(Data entries)
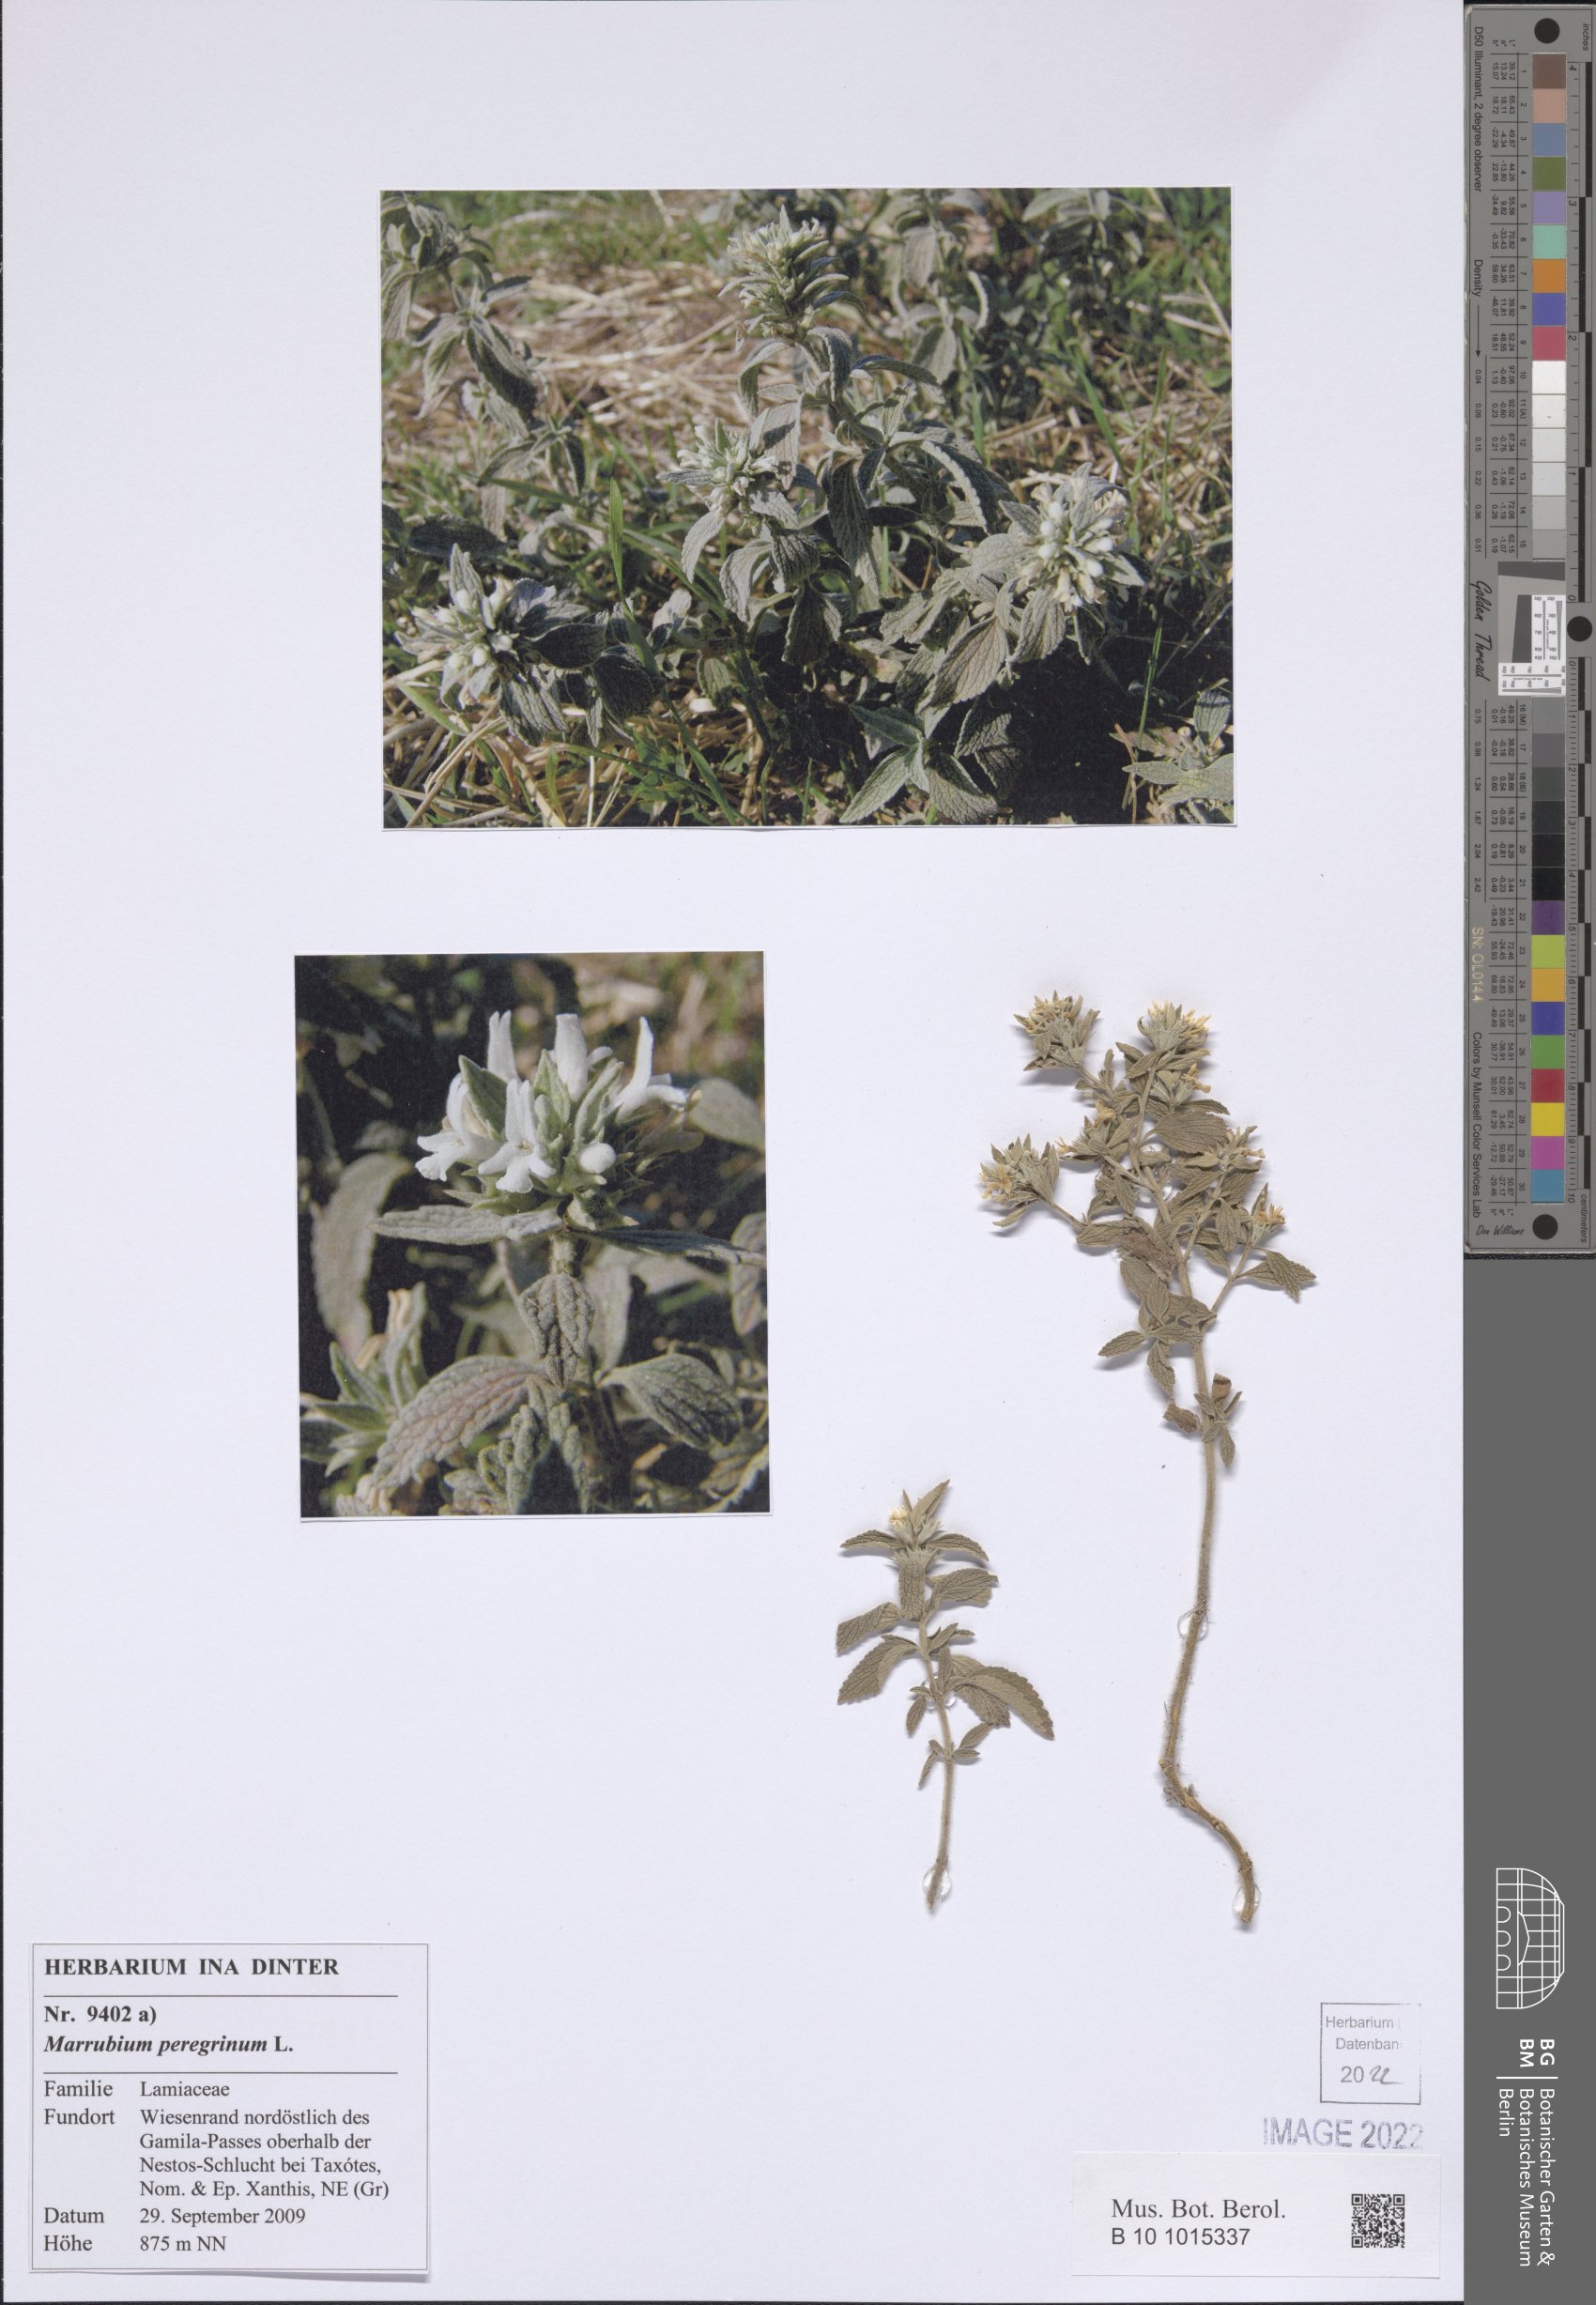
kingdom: Plantae
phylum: Tracheophyta
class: Magnoliopsida
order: Lamiales
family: Lamiaceae
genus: Marrubium
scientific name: Marrubium peregrinum
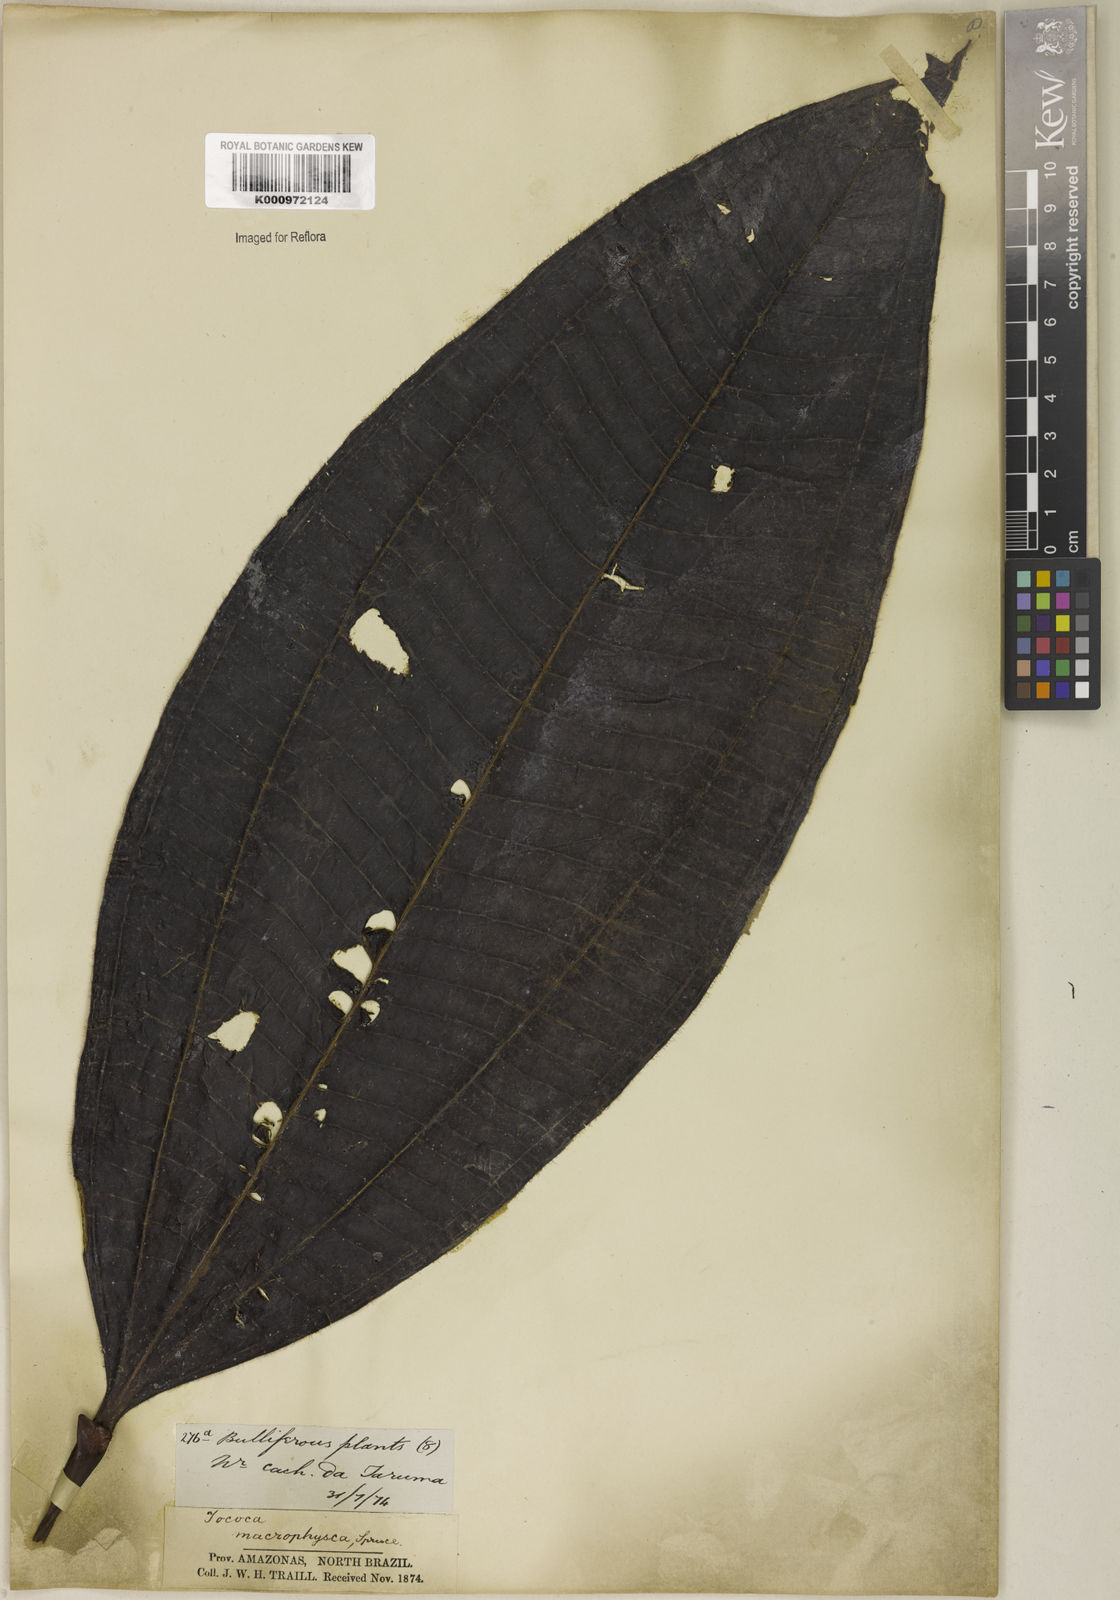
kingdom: Plantae
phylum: Tracheophyta
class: Magnoliopsida
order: Myrtales
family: Melastomataceae
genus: Miconia
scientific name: Miconia macrophysca
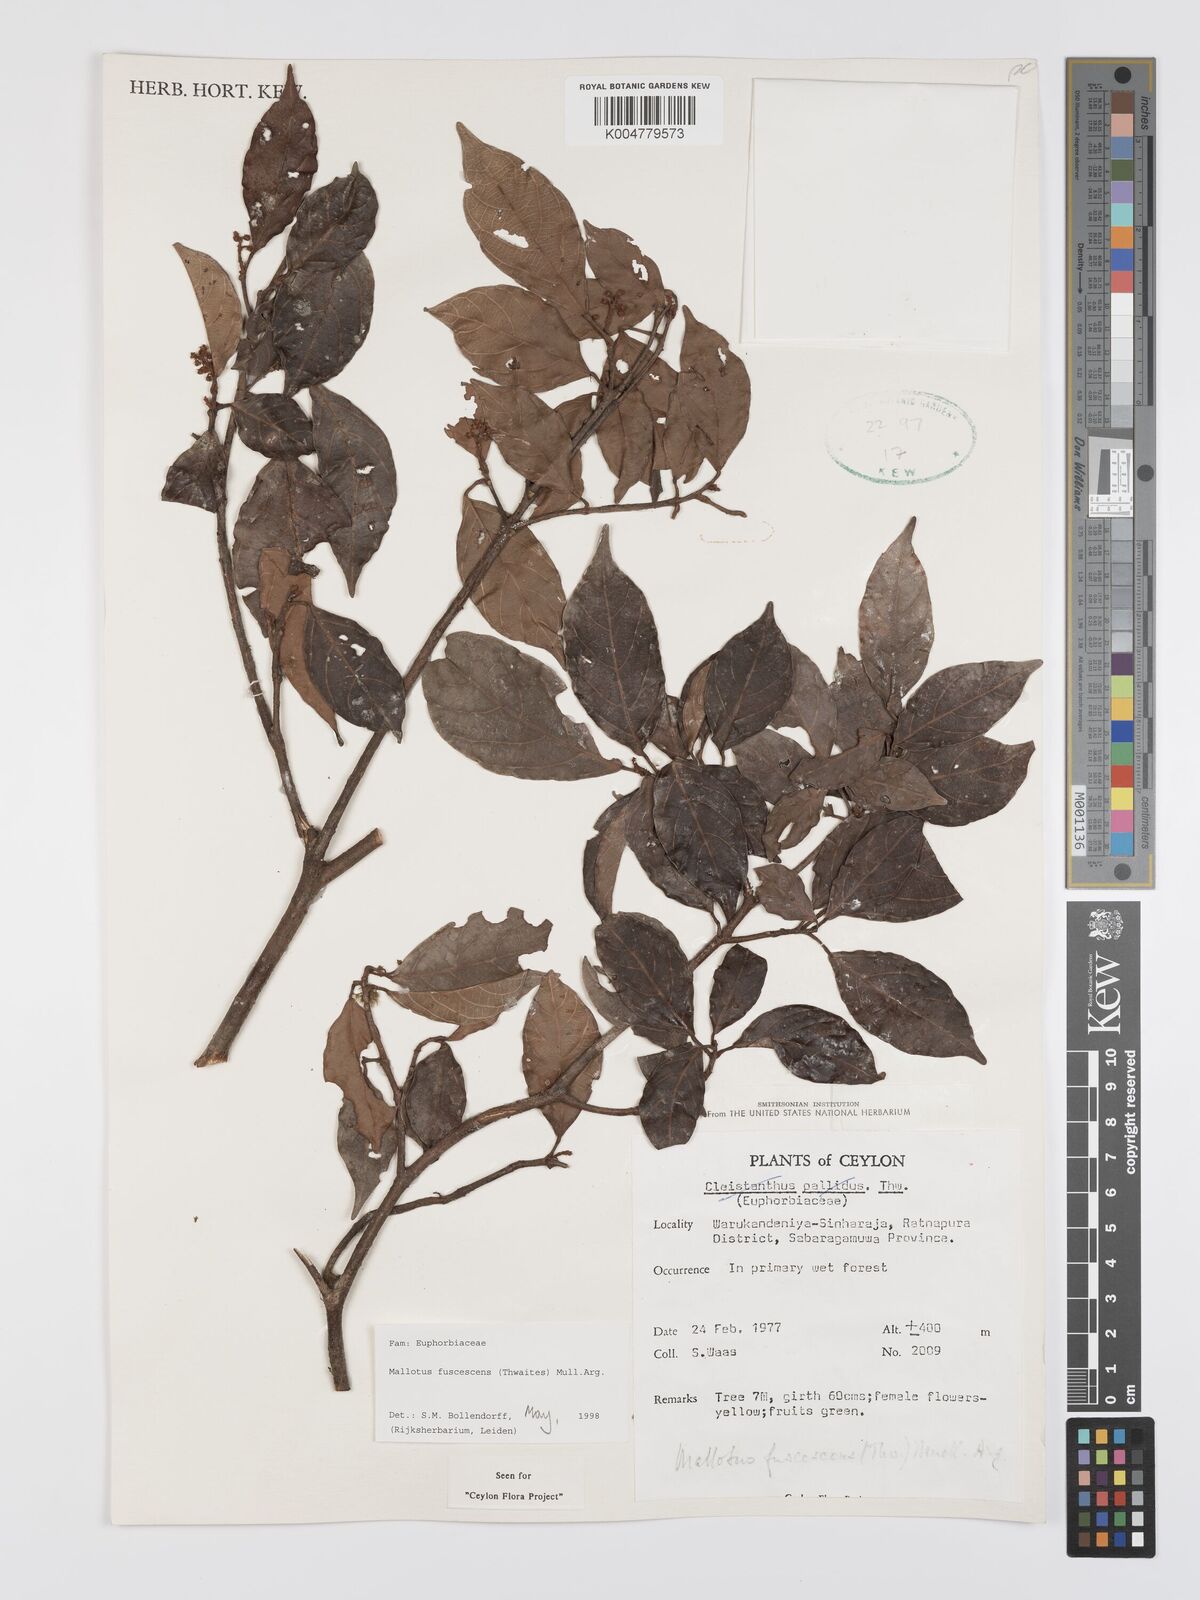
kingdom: Plantae
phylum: Tracheophyta
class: Magnoliopsida
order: Malpighiales
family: Euphorbiaceae
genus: Mallotus
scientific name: Mallotus fuscescens
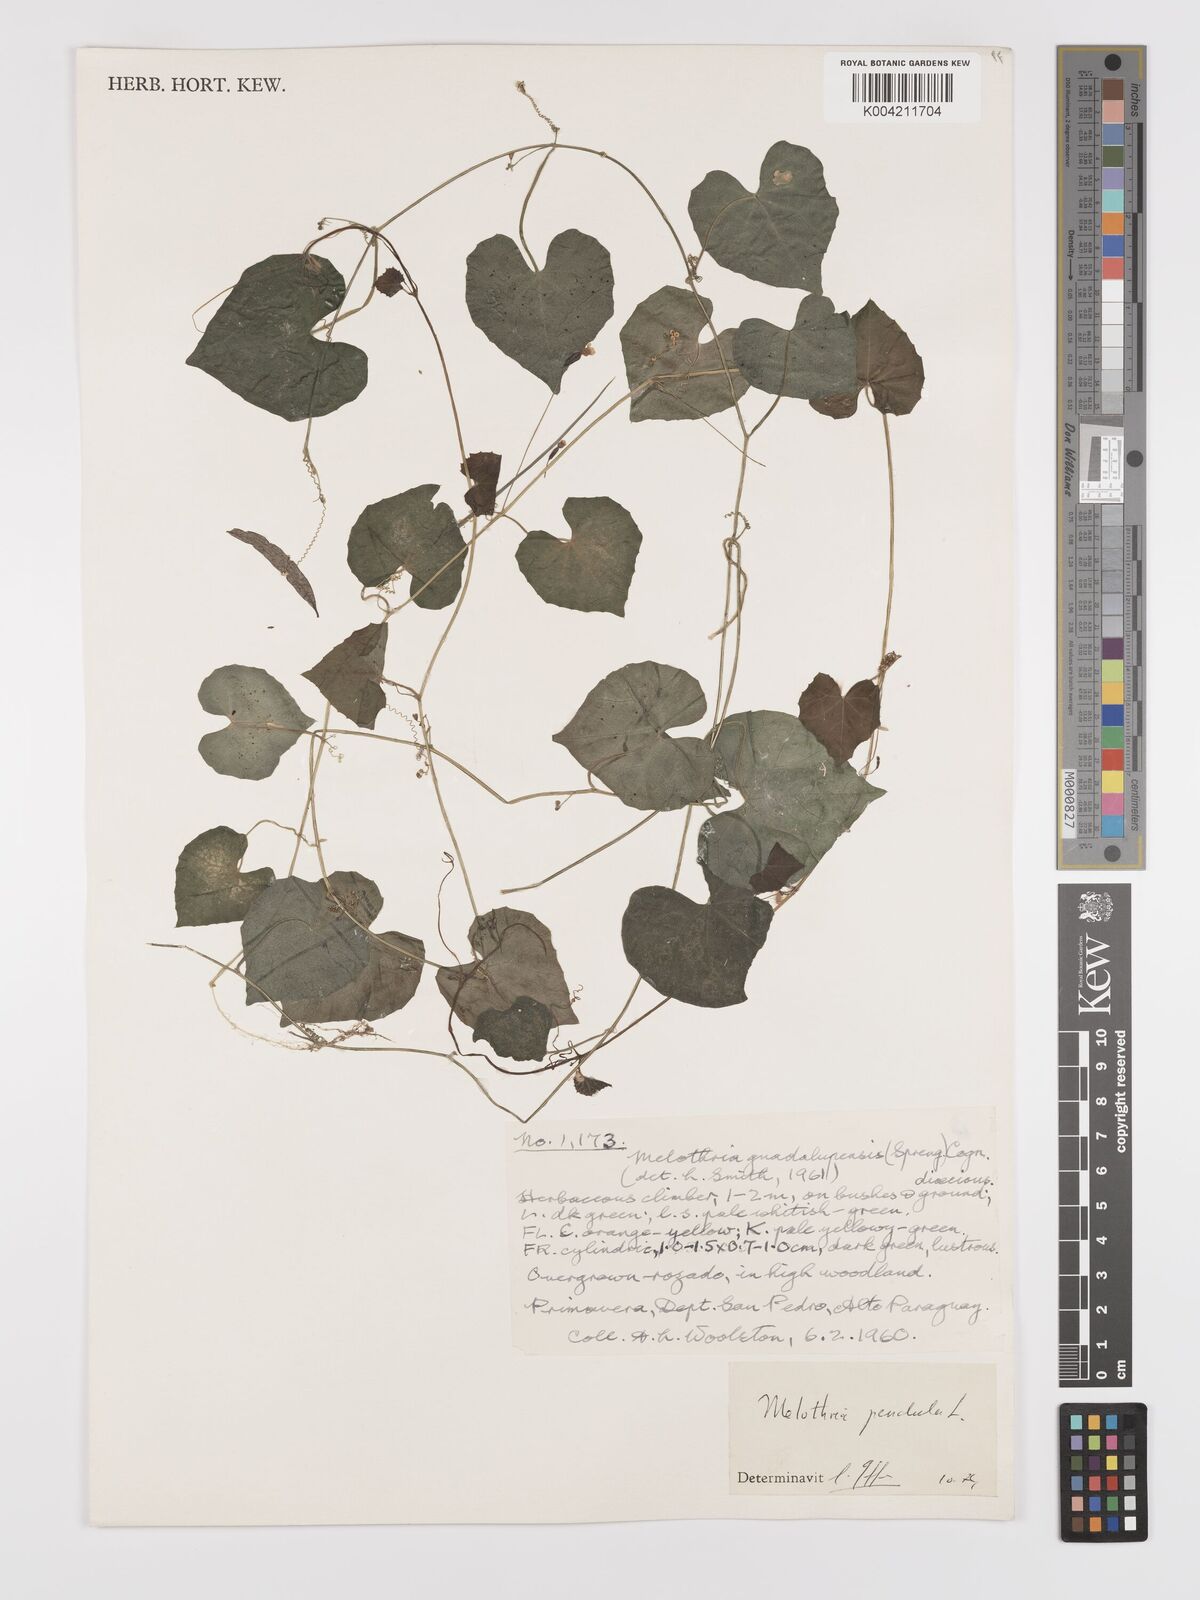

Work to complete - Copy the entries above word for word, beginning at the line that contains "scientific name: Miconia macrophysca" and continuing through the end of the entries. Leave the pictures out of your copy.

Written answer -
scientific name: Miconia macrophysca
kingdom: Plantae
phylum: Tracheophyta
class: Magnoliopsida
order: Malpighiales
family: Euphorbiaceae
genus: Mallotus
scientific name: Mallotus fuscescens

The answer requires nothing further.